Though not governed directly by the HIPAA, the general norm that is followed between the covered entity and the business associates is that the latter should give a written statement giving the former an assurance that the documents and records handled will completely be safeguarded and this should be drafted in a written contract duly agreed by both the parties.

The HIPAA was very austere on the Covered Entities and thus this was reflected to the business associates too. The act thus indirectly extracted substantiate proofs from the MT services that the records and documents were clearly safe and the act was complied indirectly. It was mandatory that the MT services create an action plan beforehand, follow it up and review the same such that it obeyed the act and did nothing to deviate from it.

In What Way does Independent Medical Transcriptionists get affected by HIPAA?
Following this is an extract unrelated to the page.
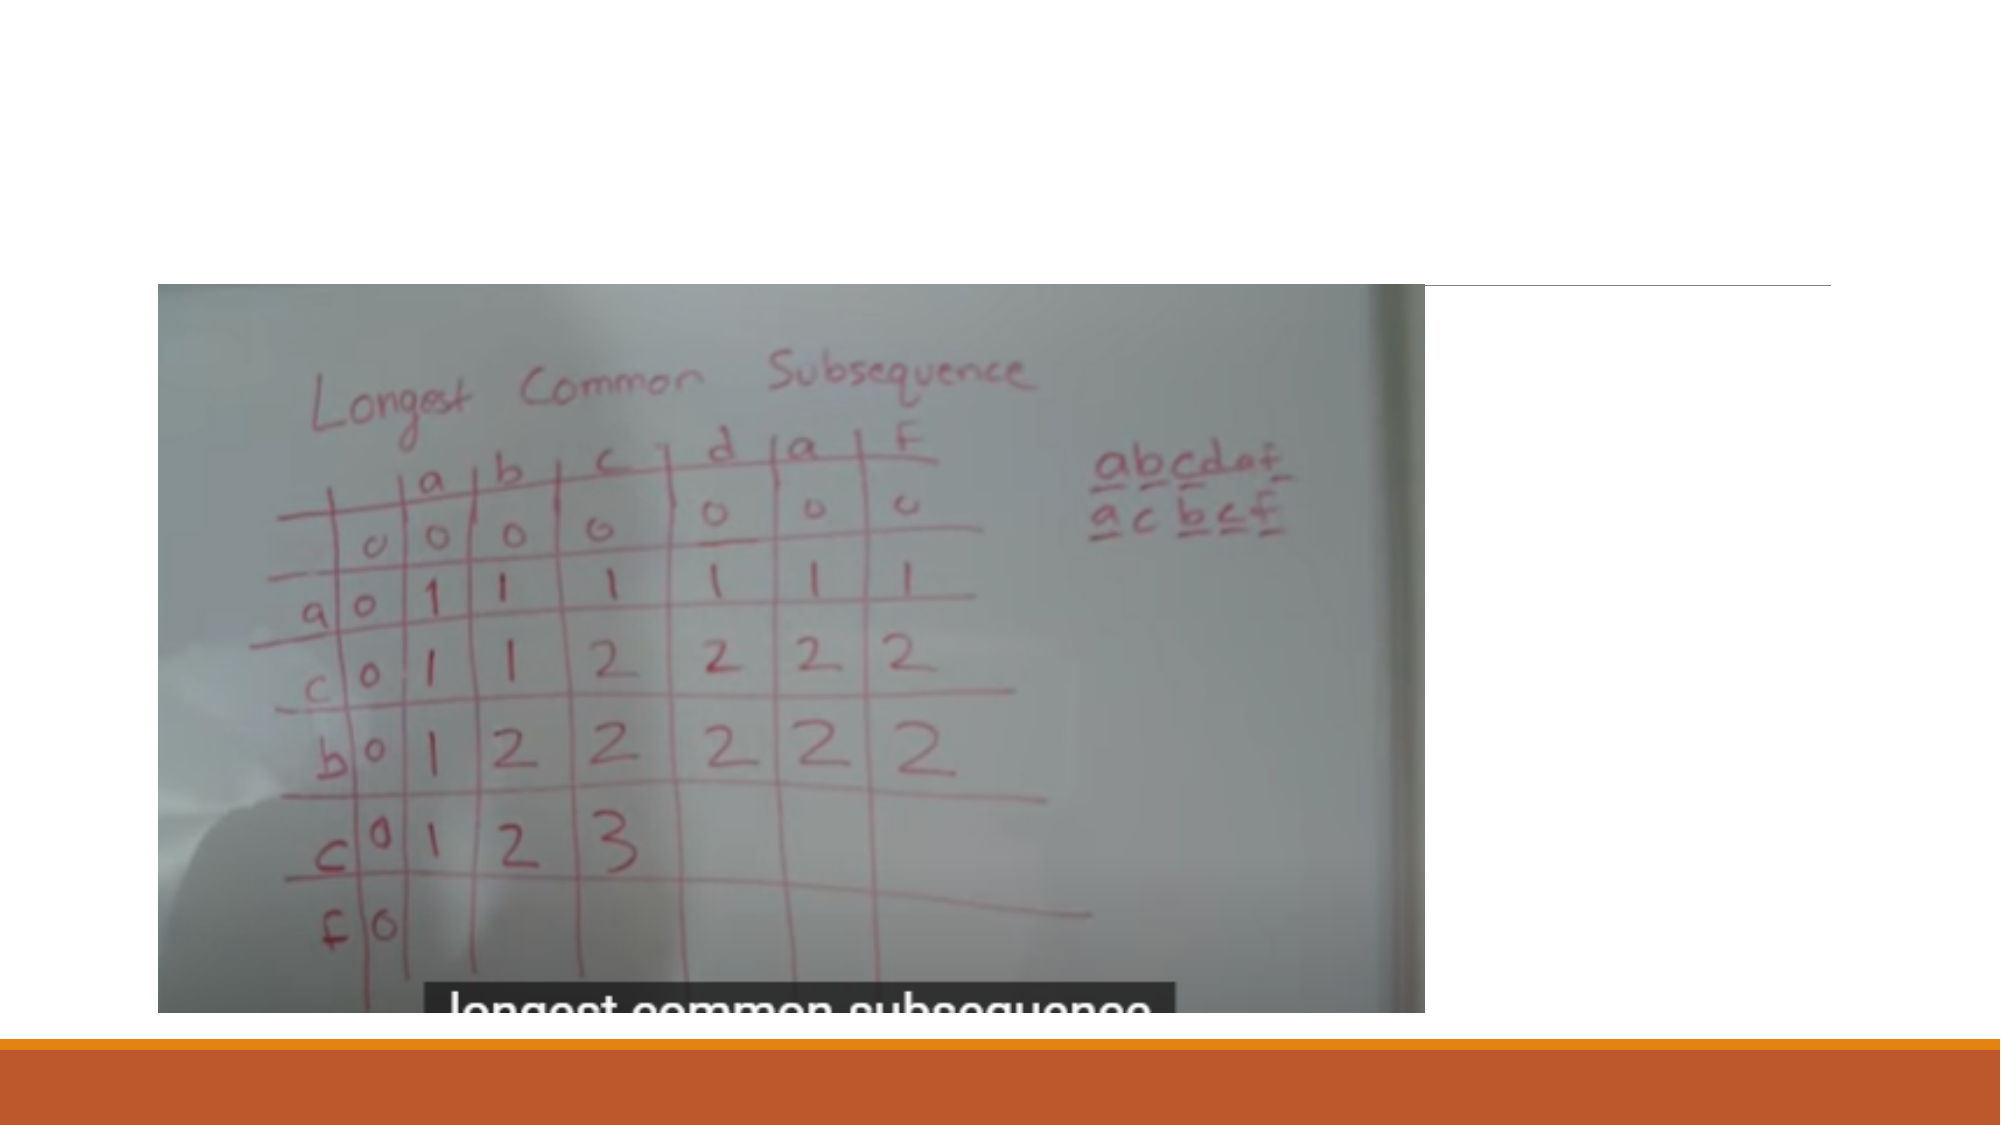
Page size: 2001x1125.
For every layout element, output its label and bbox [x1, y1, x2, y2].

list [158, 284, 1426, 1013]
Independent Medical Transcriptionists are third parties and are people who work under contractors indirectly and aid the Business Associates in their transcription works indirectly. They will also be governed by the Act in a roundabout manner. Since they have immediate access to the patient’s files, they have to agree upon stern and strict safety measures to ensure that the data is completely isolated from transmission. They have to write out a similar contract comparable to the one between the Business Associates and the Covered Entities with the former lot assuring them of all safety precautions.

From When Does the Act Hold Good?

The initial rule was passed by April 14, 2001. But it took two solid years to make the law mandatory and by April 14, 2003, all the entities covered had to mandatorily stick to the law and enforce strict measures according to its clause.

Does the Act Govern the Transmittal of Electronic Patient Information?

The Act also governed the electronic transfer of electronic patient information by unifying it as the standard ANSI X12 format which gave laws related to the content of the files and the format was also prescribed which had to be strictly adhered to.

Other Provisions Of The Act:

The main clause elaborated prohibition of any form of distribution of a patient’s healthcare information in any format that is available. If at all a necessary transfer of information was required, elaborate conditions were chalked out which had to be satisfied before transferring information.

The general rules stated that any information that revealed patients name, age or personal data, that will aid the identification of the individual, should not be given out or distributed through health records in any form (oral, paper or electronic).

To follow the rules strictly, the Covered Entities had to follow certain rules and steps that ensure protection of information. They are:

• Elaborate information, preferably written should be given to patients as to how safe their personal information is and if at all it needed distribution or disclosure, to who is will be done so etc.
• The individual must sketch out a written consent allowing the firm to maintain and process his/her personal information.
• Covered Entities should take all steps to preserve the information of the patients.
• Information should be shared to Business Associated only after providing with the necessary written assurances about how well the data will be protected.
• A separate individual must be employed to oversee the entire process and to keep a check on any sort of privacy measures being disrupted or covered. He/she should be available for receiving feedbacks from the customers and complaints regarding the same.
• Proper training should be given to all employees to cover up all the privacy policies and stick to the Acts rules and regulations.
• Technical, administrative and physical aid should be imparted to give maximum security to the data.

Penalties Involved if not complied.

Covered Entities which break the law and do not comply to the terms and conditions can be levied with a huge fine and sometimes inflicted with criminal charges that can lead to serious repercussions.